Which left me with one other option. Treading the paths of my life had brought up additional memories. If I couldn’t find Mina, then perhaps I could find some of my other old friends. Surely one of them would know what happened to Mina, since they were the ones who had hunted Dracula. They could help me, as long as they didn’t know who they were helping.
Fortunately, finding directions to the sanitarium was easy. It had been turned into a hospital for wounded soldiers; everyone knew where it was, and it was busy enough that I was able to walk right in without anyone noticing me.
I did shift my appearance ever so slightly, though. I hadn’t forgotten the sound of a saw cutting laboriously through Dove’s spine.
“Excuse me,” I asked one of the nurses. He had a body that spoke of past brawny health withered away. An old scar on his neck drew my eyes and for a moment I wondered if he, too, had been bitten. But instead of two points of pain that would never leave him, it looked like he had been ripped into. “Have you worked here long?”
He nodded, barely glancing at me.
“Do you know Doctor Seward?”
His eyes narrowed with suspicion.
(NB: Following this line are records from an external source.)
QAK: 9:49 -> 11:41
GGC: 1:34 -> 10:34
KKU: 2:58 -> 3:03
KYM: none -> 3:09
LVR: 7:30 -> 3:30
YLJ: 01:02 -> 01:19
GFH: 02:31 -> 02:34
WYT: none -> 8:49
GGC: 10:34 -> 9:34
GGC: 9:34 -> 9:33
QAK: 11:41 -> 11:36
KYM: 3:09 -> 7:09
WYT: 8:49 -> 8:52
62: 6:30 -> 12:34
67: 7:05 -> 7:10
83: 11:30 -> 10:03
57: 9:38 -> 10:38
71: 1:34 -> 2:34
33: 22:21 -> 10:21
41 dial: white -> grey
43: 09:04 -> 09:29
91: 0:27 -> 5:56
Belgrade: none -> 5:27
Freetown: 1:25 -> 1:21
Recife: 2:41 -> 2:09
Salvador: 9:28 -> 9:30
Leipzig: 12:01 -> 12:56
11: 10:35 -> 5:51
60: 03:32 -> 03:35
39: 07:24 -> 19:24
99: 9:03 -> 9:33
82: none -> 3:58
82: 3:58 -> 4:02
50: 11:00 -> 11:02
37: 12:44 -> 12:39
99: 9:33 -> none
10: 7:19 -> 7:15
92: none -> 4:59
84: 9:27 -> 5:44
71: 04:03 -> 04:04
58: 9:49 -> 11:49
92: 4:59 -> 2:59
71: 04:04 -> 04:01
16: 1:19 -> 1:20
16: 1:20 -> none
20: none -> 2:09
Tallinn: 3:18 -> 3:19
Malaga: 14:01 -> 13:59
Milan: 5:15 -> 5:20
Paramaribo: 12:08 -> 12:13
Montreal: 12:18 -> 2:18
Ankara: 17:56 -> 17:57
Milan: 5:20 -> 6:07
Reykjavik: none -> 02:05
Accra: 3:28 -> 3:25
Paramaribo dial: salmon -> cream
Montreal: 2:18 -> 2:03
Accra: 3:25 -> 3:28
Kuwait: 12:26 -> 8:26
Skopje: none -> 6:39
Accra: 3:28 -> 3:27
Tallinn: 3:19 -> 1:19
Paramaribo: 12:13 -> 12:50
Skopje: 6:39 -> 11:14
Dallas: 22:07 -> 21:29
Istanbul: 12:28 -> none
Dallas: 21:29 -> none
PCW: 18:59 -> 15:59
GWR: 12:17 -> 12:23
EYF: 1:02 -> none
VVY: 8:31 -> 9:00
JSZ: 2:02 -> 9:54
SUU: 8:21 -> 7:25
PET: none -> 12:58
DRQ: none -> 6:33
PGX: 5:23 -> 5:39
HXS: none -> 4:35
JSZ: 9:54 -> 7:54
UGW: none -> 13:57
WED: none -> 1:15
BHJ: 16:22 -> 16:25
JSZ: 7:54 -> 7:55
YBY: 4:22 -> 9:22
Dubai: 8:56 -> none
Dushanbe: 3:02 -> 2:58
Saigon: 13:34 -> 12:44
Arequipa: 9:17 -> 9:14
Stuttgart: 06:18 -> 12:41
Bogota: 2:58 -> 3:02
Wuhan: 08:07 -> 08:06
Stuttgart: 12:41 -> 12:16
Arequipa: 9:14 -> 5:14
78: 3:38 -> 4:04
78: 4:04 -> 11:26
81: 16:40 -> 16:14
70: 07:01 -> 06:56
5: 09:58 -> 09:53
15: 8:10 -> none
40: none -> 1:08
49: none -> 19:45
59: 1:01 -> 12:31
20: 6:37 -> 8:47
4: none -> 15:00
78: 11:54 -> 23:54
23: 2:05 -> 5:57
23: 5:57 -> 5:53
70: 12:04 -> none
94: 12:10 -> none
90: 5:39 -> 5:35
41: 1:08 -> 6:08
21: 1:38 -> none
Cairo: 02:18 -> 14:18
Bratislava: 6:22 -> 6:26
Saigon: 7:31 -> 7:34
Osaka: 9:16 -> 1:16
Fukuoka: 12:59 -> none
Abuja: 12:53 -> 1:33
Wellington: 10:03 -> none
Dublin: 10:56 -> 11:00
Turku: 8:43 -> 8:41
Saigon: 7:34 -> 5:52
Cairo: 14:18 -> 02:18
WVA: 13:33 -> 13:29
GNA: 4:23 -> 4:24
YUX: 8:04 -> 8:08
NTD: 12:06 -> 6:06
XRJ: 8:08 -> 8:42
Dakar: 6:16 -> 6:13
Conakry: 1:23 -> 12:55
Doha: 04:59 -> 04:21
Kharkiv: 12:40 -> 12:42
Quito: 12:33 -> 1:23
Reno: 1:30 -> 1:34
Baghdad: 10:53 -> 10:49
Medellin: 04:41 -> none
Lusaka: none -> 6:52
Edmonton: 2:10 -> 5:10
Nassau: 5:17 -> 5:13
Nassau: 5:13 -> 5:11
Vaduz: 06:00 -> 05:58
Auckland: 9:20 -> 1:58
He stopped what he was doing and really looked at me. “Yes.”
“Do you know where I could find him?”
He turned and spat on the floor, which hardly seemed sanitary. “He went to America, decades ago. Good riddance.”
I hadn’t been looking forward to a reunion with the man, but it was a blow. It not only took Doctor Seward off my list, it also took off the cowboy. I couldn’t imagine Doctor Seward going to America without his Texan friend.
I wandered outside, walking as I thought. Who else could I look for? The third option was the lecherous old Dutch man, and I hoped he was dead by now, anyway. The idea of him still out there, looming and leering and holding young women’s hands so they couldn’t escape him, was so unfair it made my teeth grate against each other.
That was the worst part of trying to find Mina. It forced me to remember other things. I was digging around in the grave of my past, and I didn’t enjoy what I was unearthing.
Arthur was the only option left to me. But that, too, proved impossible. Try as I might, I couldn’t remember ever once visiting his family’s estate. How had we been engaged and I never saw his home?
An older woman, with hair as white as fresh snow and joyful wrinkles around her eyes, took pity on me as I sat crying on the steps of an old tea shop Mina and I used to frequent.
“Are you lost, dear?” she asked.
“Yes,” I sobbed. “I’ve been away so long, and now I can’t find anyone. I need to see my friend, but no one knows where she is.”
“Have you tried a directory?”
“I don’t even know what that is.”
She tutted and helped me stand, then guided me to a library. Inside, she sat me at a table and then brought over a bound book. It thudded down, heavy with the weight of souls. She tapped the cover. “If they live in London, they’ll be in here. Or maybe someone you used to know will be. Would you like help looking up names?”
I stood and wrapped my arms around her, pressing a kiss to her cheek. “Thank you,” I said. It was exactly what I needed. Both the directory, and the reminder that even in the worst of times, there’s still kindness walking among us. “I can manage from here.”
She bid me good luck and farewell. Honestly, if I were going to turn anyone besides Mina into a vampire, I think I would have chosen her. All the vampires I knew had been changed when we were young and impulsive and selfish. How much better to change when you’ve already grown fully into yourself, with all your wisdom and compassion and power?